Who Received The Holy Spirit In Acts 2?
1 When the Day of Pentecost had fully come, they were all with one accord in one place.
2 And suddenly there came a sound from heaven, as of a rushing mighty wind, and it filled the whole house where they were sitting.
3 Then there appeared to them divided tongues, as of fire, and one sat upon each of them.
4 And they were all filled with the Holy Spirit and began to speak with other tongues, as the Spirit gave them utterance.
Last week I was asked who received the Holy Spirit in the above passage: was it all the disciples or just the apostles?
Luke says there were about 120 disciples gathered in Jerusalem at this time (Acts 1:15). This included the 11 original apostles (v. 13), “the women and Mary the mother of Jesus” and His brothers (v. 14), and Matthias who replaced Judas as an apostle (v. 26). These disciples were together in the days following the Lord’s ascension into heaven. It is reasonable to believe they were together on this occasion at the beginning of Acts chapter 2. However, did they all receive the outpouring of the Holy Spirit, or was it just the apostles?
The context indicates it was only the apostles who received the Holy Spirit.
1. The pronoun “they” is identified as the apostles. The Holy Spirit fell on individuals identified with the pronouns “they” and “them.” The rules of grammar state the antecedent of any pronoun is identified by referring back to the nearest noun with which it agrees in person, number, and gender. The nearest noun is the word “apostles” in Acts 1:26.

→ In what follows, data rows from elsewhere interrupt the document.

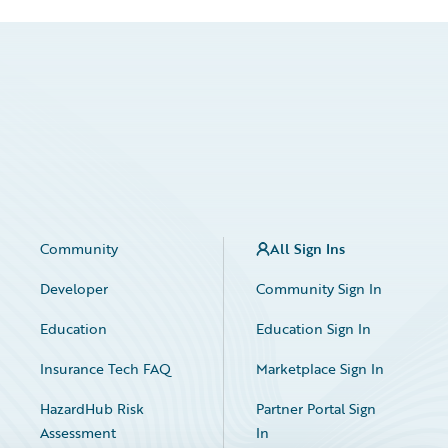
Community
All Sign Ins
Developer
Community Sign In
Education
Education Sign In
Insurance Tech FAQ
Marketplace Sign In
HazardHub Risk
Partner Portal Sign
Assessment
In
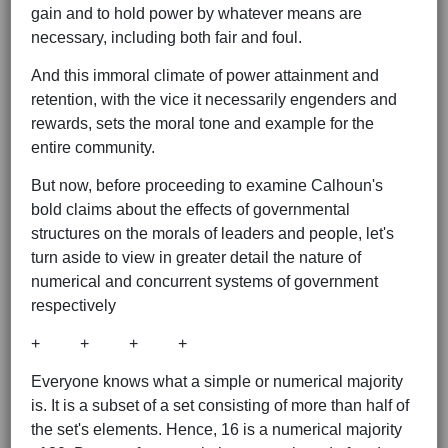
gain and to hold power by whatever means are
necessary, including both fair and foul.
And this immoral climate of power attainment and
retention, with the vice it necessarily engenders and
rewards, sets the moral tone and example for the
entire community.
But now, before proceeding to examine Calhoun's
bold claims about the effects of governmental
structures on the morals of leaders and people, let's
turn aside to view in greater detail the nature of
numerical and concurrent systems of government
respectively
+ + + +
Everyone knows what a simple or numerical majority
is. It is a subset of a set consisting of more than half of
the set's elements. Hence, 16 is a numerical majority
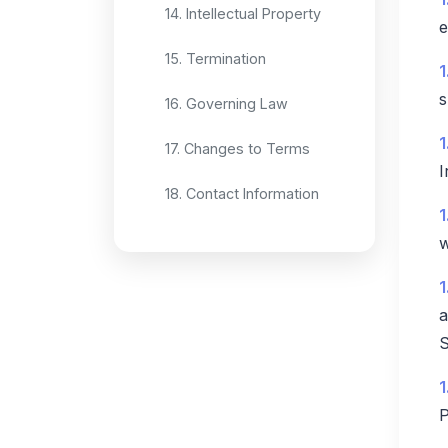
14. Intellectual Property
e
15. Termination
1
s
16. Governing Law
1
17. Changes to Terms
I
18. Contact Information
1
w
1
a
S
1
P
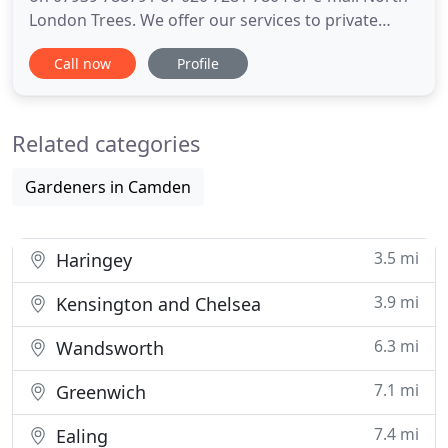
London Trees. We offer our services to private
residents, local authorities, and companies, and no
Call now
Profile
job is too big or too small. We have more than 10
years experience in the arboriculture industry, and
our tree surgeons are all fully qualified (NPTC
Related categories
Gardeners in Camden
3.5 mi
Haringey
3.9 mi
Kensington and Chelsea
6.3 mi
Wandsworth
7.1 mi
Greenwich
7.4 mi
Ealing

2. The apostles were being equipped to do their work. This outpouring of the Holy Spirit was promised to the apostles by the Lord before His ascension. “And being assembled together with them, He commanded them not to depart from Jerusalem, but to wait for the Promise of the Father, ‘which,’ He said, ‘you have heard from Me; for John truly baptized with water, but you shall be baptized with the Holy Spirit not many days from now… But you shall receive power when the Holy Spirit has come upon you; and you shall be witnesses to Me in Jerusalem, and in all Judea and Samaria, and to the end of the earth’” (Acts 1:4-5, 8).
The event in Acts 2 is the baptismal measure of the Holy Spirit being given to the apostles to empower them to do their work. This was not promised to all believers, only to the apostles.

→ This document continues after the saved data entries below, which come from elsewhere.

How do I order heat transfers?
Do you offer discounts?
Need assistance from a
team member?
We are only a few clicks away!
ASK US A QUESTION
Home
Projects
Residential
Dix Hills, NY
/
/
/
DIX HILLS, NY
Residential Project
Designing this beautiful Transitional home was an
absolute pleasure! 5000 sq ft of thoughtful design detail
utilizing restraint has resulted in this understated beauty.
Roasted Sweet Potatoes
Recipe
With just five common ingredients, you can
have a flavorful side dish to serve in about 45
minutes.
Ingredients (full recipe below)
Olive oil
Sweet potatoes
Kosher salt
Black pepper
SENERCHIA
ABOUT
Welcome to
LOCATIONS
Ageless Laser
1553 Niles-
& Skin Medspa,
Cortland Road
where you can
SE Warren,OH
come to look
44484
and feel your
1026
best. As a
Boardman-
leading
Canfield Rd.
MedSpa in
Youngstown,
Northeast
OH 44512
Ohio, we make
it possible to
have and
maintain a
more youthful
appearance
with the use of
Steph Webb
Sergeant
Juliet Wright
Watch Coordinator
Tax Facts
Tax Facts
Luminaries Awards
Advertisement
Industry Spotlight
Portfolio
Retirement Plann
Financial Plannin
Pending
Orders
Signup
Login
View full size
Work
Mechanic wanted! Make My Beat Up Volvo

3. The sound of the rushing mighty wind attracted the multitude. One of the wonders of this event was the sound of a rushing mighty wind from heaven (v. 2). It was this sound that attracted the multitude to hear the first gospel sermon (v. 6). When they came together, they heard the apostles speaking in their native languages, which caused them to be amazed and to question what had happened, giving Peter the opening to preach the gospel.
4. Those speaking in tongues were Galileans. The multitude “were all amazed and marveled, saying to one another, ‘Look, are not all these who speak Galileans?’” (Acts 2:7). We know the apostles and the Lord’s family were Galileans, but we can’t prove that all 120 disciples (1:15) were from Galilee.
5. What about the promise of Joel’s prophecy? Peter identifies the event in Acts 2:1-4 as the fulfillment of Joel’s prophecy, which states that God would pour out His Spirit on all flesh, including women (Acts 2:16-17). How can we then limit what happened in Acts 2:1-4 to just 12 men?
Joel’s prophecy was beginning to be fulfilled on Pentecost. There is no record of individuals seeing visions or miraculous dreams on that day. The apostles, empowered by their baptismal measure of the Holy Spirit, would later lay their hands on believers, allowing them to receive the miraculous gifts of the Holy Spirit (Acts 8:14-19), thus fulfilling Joel’s prophecy.